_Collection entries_

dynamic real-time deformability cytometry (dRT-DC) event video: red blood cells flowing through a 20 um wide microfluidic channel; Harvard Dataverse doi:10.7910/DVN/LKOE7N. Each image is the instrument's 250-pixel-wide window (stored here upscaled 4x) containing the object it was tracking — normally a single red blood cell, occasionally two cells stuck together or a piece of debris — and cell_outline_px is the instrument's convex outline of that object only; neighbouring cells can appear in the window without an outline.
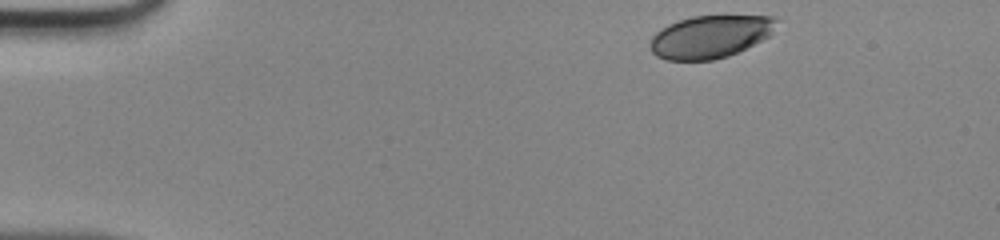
{"species": "human", "species_latin": "Homo sapiens", "temperature_condition": "room temperature", "stored_images_in_passage": 42, "camera_frame_rate_fps": 3000, "um_per_image_px": 0.085, "donor": {"sex": "male"}, "frame": {"image": 1, "passage_image": 1, "time_ms": 0.0, "image_size_px": [1000, 240], "cell_outline_px": [[780, 20], [768, 36], [728, 56], [712, 60], [668, 60], [656, 56], [652, 52], [648, 44], [652, 36], [656, 32], [668, 24], [692, 16], [772, 16]], "centroid_in_image_um": [60.32, 3.11], "position_along_channel_um": 24.7, "area_um2": 31.15}}
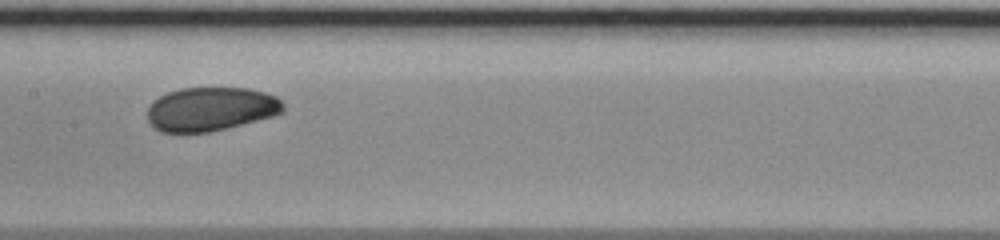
{"frame": {"image": 2, "passage_image": 19, "time_ms": 6.0, "image_size_px": [1000, 240], "cell_outline_px": [[284, 112], [272, 116], [228, 128], [208, 132], [160, 132], [152, 128], [148, 120], [148, 108], [152, 100], [168, 92], [180, 88], [248, 88], [264, 92], [276, 96], [284, 104]], "centroid_in_image_um": [17.9, 9.27], "position_along_channel_um": 189.5, "area_um2": 34.85}}
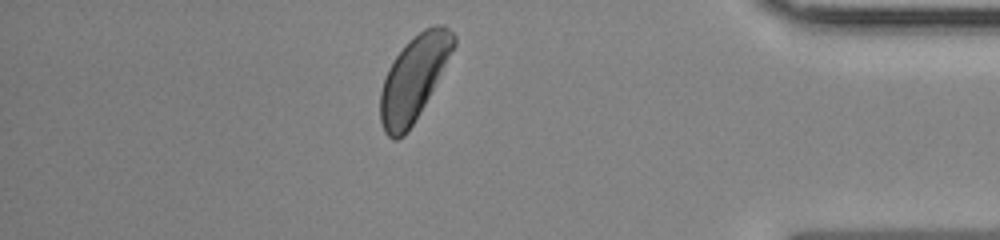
{"frame": {"image": 3, "passage_image": 36, "time_ms": 11.667, "image_size_px": [1000, 240], "cell_outline_px": [[456, 44], [420, 112], [404, 136], [396, 140], [392, 140], [384, 132], [380, 120], [380, 92], [388, 68], [396, 56], [424, 28], [436, 24], [444, 24], [456, 36]], "centroid_in_image_um": [35.16, 6.67], "position_along_channel_um": 400.0, "area_um2": 35.2}}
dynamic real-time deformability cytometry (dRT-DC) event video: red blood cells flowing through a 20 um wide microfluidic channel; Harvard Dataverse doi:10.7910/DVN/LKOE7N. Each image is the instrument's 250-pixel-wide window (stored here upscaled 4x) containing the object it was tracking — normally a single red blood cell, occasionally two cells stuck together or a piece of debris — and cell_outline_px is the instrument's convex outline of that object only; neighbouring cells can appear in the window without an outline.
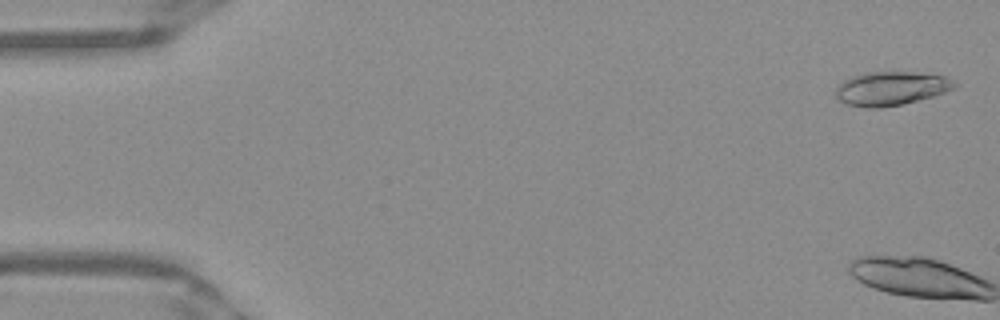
{"species": "Egyptian fruit bat (a non-hibernating species)", "species_latin": "Rousettus aegyptiacus", "temperature_condition": "warm", "stored_images_in_passage": 3, "camera_frame_rate_fps": 3000, "um_per_image_px": 0.085, "frame": {"image": 1, "passage_image": 2, "time_ms": 0.333, "image_size_px": [1000, 320], "cell_outline_px": [[956, 88], [932, 96], [904, 104], [880, 108], [864, 108], [844, 104], [836, 96], [836, 88], [844, 80], [852, 76], [864, 72], [912, 72], [944, 76], [952, 80], [956, 84]], "centroid_in_image_um": [75.7, 7.53], "position_along_channel_um": 9.3, "area_um2": 23.41}}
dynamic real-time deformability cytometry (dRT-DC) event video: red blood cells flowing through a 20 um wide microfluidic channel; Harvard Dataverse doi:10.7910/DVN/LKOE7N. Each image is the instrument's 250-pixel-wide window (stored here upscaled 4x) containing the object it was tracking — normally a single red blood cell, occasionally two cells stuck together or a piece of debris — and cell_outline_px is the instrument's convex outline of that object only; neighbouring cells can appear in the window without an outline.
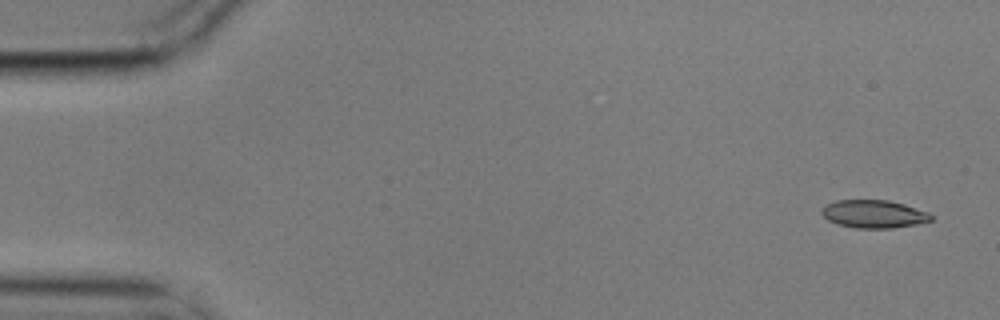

_TO DO_
Transcribe the listing in full. Omit the pictures and keep every line exact.

_RIGHT ANSWER_
dynamic real-time deformability cytometry (dRT-DC) event video: red blood cells flowing through a 20 um wide microfluidic channel; Harvard Dataverse doi:10.7910/DVN/LKOE7N. Each image is the instrument's 250-pixel-wide window (stored here upscaled 4x) containing the object it was tracking — normally a single red blood cell, occasionally two cells stuck together or a piece of debris — and cell_outline_px is the instrument's convex outline of that object only; neighbouring cells can appear in the window without an outline.
{"species": "human", "species_latin": "Homo sapiens", "temperature_condition": "room temperature", "stored_images_in_passage": 42, "camera_frame_rate_fps": 3000, "um_per_image_px": 0.085, "donor": {"sex": "male"}, "frame": {"image": 1, "passage_image": 1, "time_ms": 0.0, "image_size_px": [1000, 240], "cell_outline_px": [[780, 20], [768, 36], [728, 56], [712, 60], [668, 60], [656, 56], [652, 52], [648, 44], [652, 36], [656, 32], [668, 24], [692, 16], [772, 16]], "centroid_in_image_um": [60.32, 3.11], "position_along_channel_um": 24.7, "area_um2": 31.15}}
{"frame": {"image": 2, "passage_image": 19, "time_ms": 6.0, "image_size_px": [1000, 240], "cell_outline_px": [[284, 112], [272, 116], [228, 128], [208, 132], [160, 132], [152, 128], [148, 120], [148, 108], [152, 100], [168, 92], [180, 88], [248, 88], [264, 92], [276, 96], [284, 104]], "centroid_in_image_um": [17.9, 9.27], "position_along_channel_um": 189.5, "area_um2": 34.85}}
{"frame": {"image": 3, "passage_image": 36, "time_ms": 11.667, "image_size_px": [1000, 240], "cell_outline_px": [[456, 44], [420, 112], [404, 136], [396, 140], [392, 140], [384, 132], [380, 120], [380, 92], [388, 68], [396, 56], [424, 28], [436, 24], [444, 24], [456, 36]], "centroid_in_image_um": [35.16, 6.67], "position_along_channel_um": 400.0, "area_um2": 35.2}}
dynamic real-time deformability cytometry (dRT-DC) event video: red blood cells flowing through a 20 um wide microfluidic channel; Harvard Dataverse doi:10.7910/DVN/LKOE7N. Each image is the instrument's 250-pixel-wide window (stored here upscaled 4x) containing the object it was tracking — normally a single red blood cell, occasionally two cells stuck together or a piece of debris — and cell_outline_px is the instrument's convex outline of that object only; neighbouring cells can appear in the window without an outline.
{"species": "Egyptian fruit bat (a non-hibernating species)", "species_latin": "Rousettus aegyptiacus", "temperature_condition": "warm", "stored_images_in_passage": 3, "camera_frame_rate_fps": 3000, "um_per_image_px": 0.085, "frame": {"image": 1, "passage_image": 2, "time_ms": 0.333, "image_size_px": [1000, 320], "cell_outline_px": [[956, 88], [932, 96], [904, 104], [880, 108], [864, 108], [844, 104], [836, 96], [836, 88], [844, 80], [852, 76], [864, 72], [912, 72], [944, 76], [952, 80], [956, 84]], "centroid_in_image_um": [75.7, 7.53], "position_along_channel_um": 9.3, "area_um2": 23.41}}
dynamic real-time deformability cytometry (dRT-DC) event video: red blood cells flowing through a 20 um wide microfluidic channel; Harvard Dataverse doi:10.7910/DVN/LKOE7N. Each image is the instrument's 250-pixel-wide window (stored here upscaled 4x) containing the object it was tracking — normally a single red blood cell, occasionally two cells stuck together or a piece of debris — and cell_outline_px is the instrument's convex outline of that object only; neighbouring cells can appear in the window without an outline.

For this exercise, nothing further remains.